Third, and related, several scholars (North and Thomas, 1973; Ostrom, 1990; Granovetter, 1985; Uzzi, 1997) consider legal institutions and social structures as existing essentially outside the transaction. What this paper illustrates is different: it shows how institutions and social structures are reproduced within the transaction itself. For example, the TCT indicates that transactions are not only an economic phenomenon (Williamson, 1985; Håkansson, 1982; Granovetter, 1985), and, by this, we need to study further the social mechanisms, such as trust, that make TCT a transaction process that can be reproduced over time.

Finally, my hope for the outlined TCT framework is that it will interest young scholars in the interplay of transactions and BSRs and help us take a significant step towards interesting (Davis, 1971) and impactful industrial marketing and purchasing research.

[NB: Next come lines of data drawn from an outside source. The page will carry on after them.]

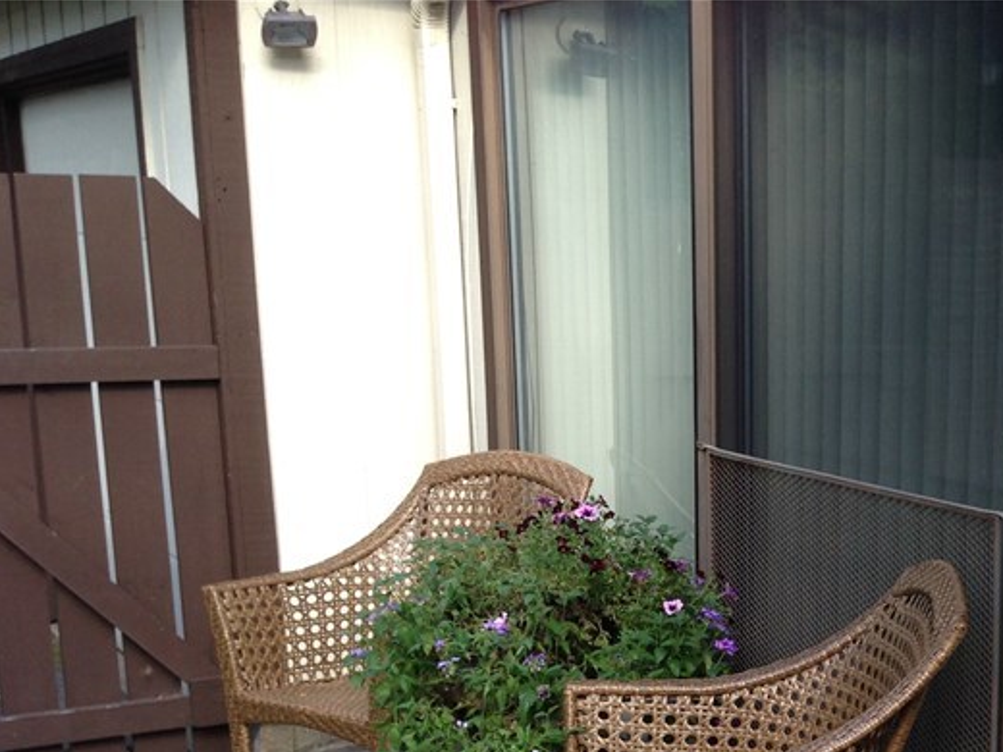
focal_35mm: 65
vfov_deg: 21.8
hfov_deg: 28.3
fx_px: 1883
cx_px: 955
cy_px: 739
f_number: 2.4
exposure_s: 1/120
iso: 50
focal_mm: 4.12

The author gratefully acknowledges financial support from the Handelsbanken Research Foundations (the Jan Wallander and Tom Hedelius Foundation and the Tore Browaldh Foundation). The author also thanks participants at the IMP Conference in Oulu, Finland, 2024, as well as participants in seminars at the Department of Business Studies, Uppsala University, where earlier drafts of this paper were presented. Finally, the author thanks Editor Antonella La Rocca and two anonymous reviewers for their valuable comments and guidance.

[1.]

As RV (1994), the view taken of transactions builds on the work of Commons (1950). The trade credit transaction is viewed as a type of bargaining transaction that involves a time dimension (cf. Commons, 1950, p. 53).

[2.]

As such this is an attempt to do what Jaakkola (2020, p. 23) refers to as a conceptual “theory adaptation” paper. In a “theory adaptation” paper, the existing knowledge base is revised in the light of new empirical and theoretical development.

[3.]

Accordingly, the focus in this paper is on the mechanism connecting the different stages. It is, however, essential to note that the mechanisms in practice are highly interdependent and do not occur solely between stages but also within stages. Untangling such interplay is, however, beyond the scope of this paper.

[4.]

Ring and Van de ven (1994) build their work on Commons (1950). Commons (1950) are explicit when it come to the importance of considering the double meaning of economic exchange. Commons (1950, p. 48) writes that; “The word [Economic] exchange had, and continues to have, the double meaning of the legal transfer of ownership and the labour transfer of things owned. A […] [Exchange] transaction as readily understood in business affairs, is then a legal transfer of two ownerships [rights], to be followed two physical transfers of the things owned […]”.

[5.]

Empirical evidence indicates significant variation in trade credit terms both across and within industries and even within a company (Yang and Birge, 2018, p. 3667). In theory, trade credit can range from 1 to 120+ days; however, the most common is likely 30-60 days, depending on the industry (cf. Paul and Boden, 2014).

[6.]

In the corporate finance literature (de Weijs et al., 2023), the reason for this urge for long loans is made clear. The reason is that trade credit represents an interest-free loan. The buyer can use the delivered product in their production without paying any rent on the loaned money. This is then very different from the other two types of loans in a company’s financial structure, interest-bearing debts and equity, which both come with an interest rate (de Weijs et al., 2023). For the supplier, offering trade credit can make them appear more attractive and, as a result, attract additional orders (Seifert et al., 2013).